(Objective) Return every line of the listing below unchanged, preserving each character, space and line break.

(Dataset excerpts)
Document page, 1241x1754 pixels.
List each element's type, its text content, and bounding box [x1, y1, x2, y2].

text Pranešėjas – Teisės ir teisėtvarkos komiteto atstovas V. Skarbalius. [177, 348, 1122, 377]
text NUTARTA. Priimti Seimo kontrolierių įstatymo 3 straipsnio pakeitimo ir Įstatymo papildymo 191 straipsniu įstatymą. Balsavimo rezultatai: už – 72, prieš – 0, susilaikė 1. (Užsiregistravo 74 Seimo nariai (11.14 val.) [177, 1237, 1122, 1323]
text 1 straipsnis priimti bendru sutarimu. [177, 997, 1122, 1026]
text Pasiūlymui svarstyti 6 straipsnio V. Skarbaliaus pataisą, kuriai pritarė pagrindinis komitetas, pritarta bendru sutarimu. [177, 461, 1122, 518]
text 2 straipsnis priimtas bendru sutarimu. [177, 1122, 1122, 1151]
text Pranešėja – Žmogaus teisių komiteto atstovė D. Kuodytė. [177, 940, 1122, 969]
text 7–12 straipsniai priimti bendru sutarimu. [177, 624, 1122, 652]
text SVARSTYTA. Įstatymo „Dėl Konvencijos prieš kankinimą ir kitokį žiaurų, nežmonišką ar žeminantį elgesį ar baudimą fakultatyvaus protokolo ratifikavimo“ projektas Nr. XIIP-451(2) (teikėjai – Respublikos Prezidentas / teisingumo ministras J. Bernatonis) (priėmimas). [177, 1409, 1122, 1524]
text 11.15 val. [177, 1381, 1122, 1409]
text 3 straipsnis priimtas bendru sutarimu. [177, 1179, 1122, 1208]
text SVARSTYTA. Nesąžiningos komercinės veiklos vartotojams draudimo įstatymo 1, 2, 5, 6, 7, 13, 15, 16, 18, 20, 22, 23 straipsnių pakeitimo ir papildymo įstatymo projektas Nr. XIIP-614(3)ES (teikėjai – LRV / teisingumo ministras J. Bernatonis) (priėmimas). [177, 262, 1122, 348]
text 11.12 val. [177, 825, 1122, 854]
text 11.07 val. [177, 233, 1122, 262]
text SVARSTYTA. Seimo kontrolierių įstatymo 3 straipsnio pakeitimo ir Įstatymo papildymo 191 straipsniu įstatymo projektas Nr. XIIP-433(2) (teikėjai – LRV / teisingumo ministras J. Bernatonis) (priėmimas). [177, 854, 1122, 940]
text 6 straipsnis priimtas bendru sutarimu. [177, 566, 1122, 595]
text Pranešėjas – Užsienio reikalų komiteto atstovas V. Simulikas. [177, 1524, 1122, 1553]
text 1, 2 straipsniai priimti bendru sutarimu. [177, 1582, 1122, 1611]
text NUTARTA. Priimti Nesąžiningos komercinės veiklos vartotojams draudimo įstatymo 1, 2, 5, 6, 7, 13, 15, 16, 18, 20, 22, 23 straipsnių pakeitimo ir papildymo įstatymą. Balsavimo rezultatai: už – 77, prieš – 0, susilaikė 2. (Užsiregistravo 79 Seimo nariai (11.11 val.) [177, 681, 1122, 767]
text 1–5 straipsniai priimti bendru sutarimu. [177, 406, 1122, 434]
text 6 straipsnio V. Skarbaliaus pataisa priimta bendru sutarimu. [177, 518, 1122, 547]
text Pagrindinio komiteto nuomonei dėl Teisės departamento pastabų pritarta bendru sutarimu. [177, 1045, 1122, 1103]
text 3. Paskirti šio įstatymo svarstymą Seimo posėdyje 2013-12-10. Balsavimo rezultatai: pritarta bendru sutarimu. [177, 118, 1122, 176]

(Complete response)
Document page, 1241x1754 pixels.
List each element's type, its text content, and bounding box [x1, y1, x2, y2].

text Pranešėjas – Teisės ir teisėtvarkos komiteto atstovas V. Skarbalius. [177, 348, 1122, 377]
text NUTARTA. Priimti Seimo kontrolierių įstatymo 3 straipsnio pakeitimo ir Įstatymo papildymo 191 straipsniu įstatymą. Balsavimo rezultatai: už – 72, prieš – 0, susilaikė 1. (Užsiregistravo 74 Seimo nariai (11.14 val.) [177, 1237, 1122, 1323]
text 1 straipsnis priimti bendru sutarimu. [177, 997, 1122, 1026]
text Pasiūlymui svarstyti 6 straipsnio V. Skarbaliaus pataisą, kuriai pritarė pagrindinis komitetas, pritarta bendru sutarimu. [177, 461, 1122, 518]
text 2 straipsnis priimtas bendru sutarimu. [177, 1122, 1122, 1151]
text Pranešėja – Žmogaus teisių komiteto atstovė D. Kuodytė. [177, 940, 1122, 969]
text 7–12 straipsniai priimti bendru sutarimu. [177, 624, 1122, 652]
text SVARSTYTA. Įstatymo „Dėl Konvencijos prieš kankinimą ir kitokį žiaurų, nežmonišką ar žeminantį elgesį ar baudimą fakultatyvaus protokolo ratifikavimo“ projektas Nr. XIIP-451(2) (teikėjai – Respublikos Prezidentas / teisingumo ministras J. Bernatonis) (priėmimas). [177, 1409, 1122, 1524]
text 11.15 val. [177, 1381, 1122, 1409]
text 3 straipsnis priimtas bendru sutarimu. [177, 1179, 1122, 1208]
text SVARSTYTA. Nesąžiningos komercinės veiklos vartotojams draudimo įstatymo 1, 2, 5, 6, 7, 13, 15, 16, 18, 20, 22, 23 straipsnių pakeitimo ir papildymo įstatymo projektas Nr. XIIP-614(3)ES (teikėjai – LRV / teisingumo ministras J. Bernatonis) (priėmimas). [177, 262, 1122, 348]
text 11.12 val. [177, 825, 1122, 854]
text 11.07 val. [177, 233, 1122, 262]
text SVARSTYTA. Seimo kontrolierių įstatymo 3 straipsnio pakeitimo ir Įstatymo papildymo 191 straipsniu įstatymo projektas Nr. XIIP-433(2) (teikėjai – LRV / teisingumo ministras J. Bernatonis) (priėmimas). [177, 854, 1122, 940]
text 6 straipsnis priimtas bendru sutarimu. [177, 566, 1122, 595]
text Pranešėjas – Užsienio reikalų komiteto atstovas V. Simulikas. [177, 1524, 1122, 1553]
text 1, 2 straipsniai priimti bendru sutarimu. [177, 1582, 1122, 1611]
text NUTARTA. Priimti Nesąžiningos komercinės veiklos vartotojams draudimo įstatymo 1, 2, 5, 6, 7, 13, 15, 16, 18, 20, 22, 23 straipsnių pakeitimo ir papildymo įstatymą. Balsavimo rezultatai: už – 77, prieš – 0, susilaikė 2. (Užsiregistravo 79 Seimo nariai (11.11 val.) [177, 681, 1122, 767]
text 1–5 straipsniai priimti bendru sutarimu. [177, 406, 1122, 434]
text 6 straipsnio V. Skarbaliaus pataisa priimta bendru sutarimu. [177, 518, 1122, 547]
text Pagrindinio komiteto nuomonei dėl Teisės departamento pastabų pritarta bendru sutarimu. [177, 1045, 1122, 1103]
text 3. Paskirti šio įstatymo svarstymą Seimo posėdyje 2013-12-10. Balsavimo rezultatai: pritarta bendru sutarimu. [177, 118, 1122, 176]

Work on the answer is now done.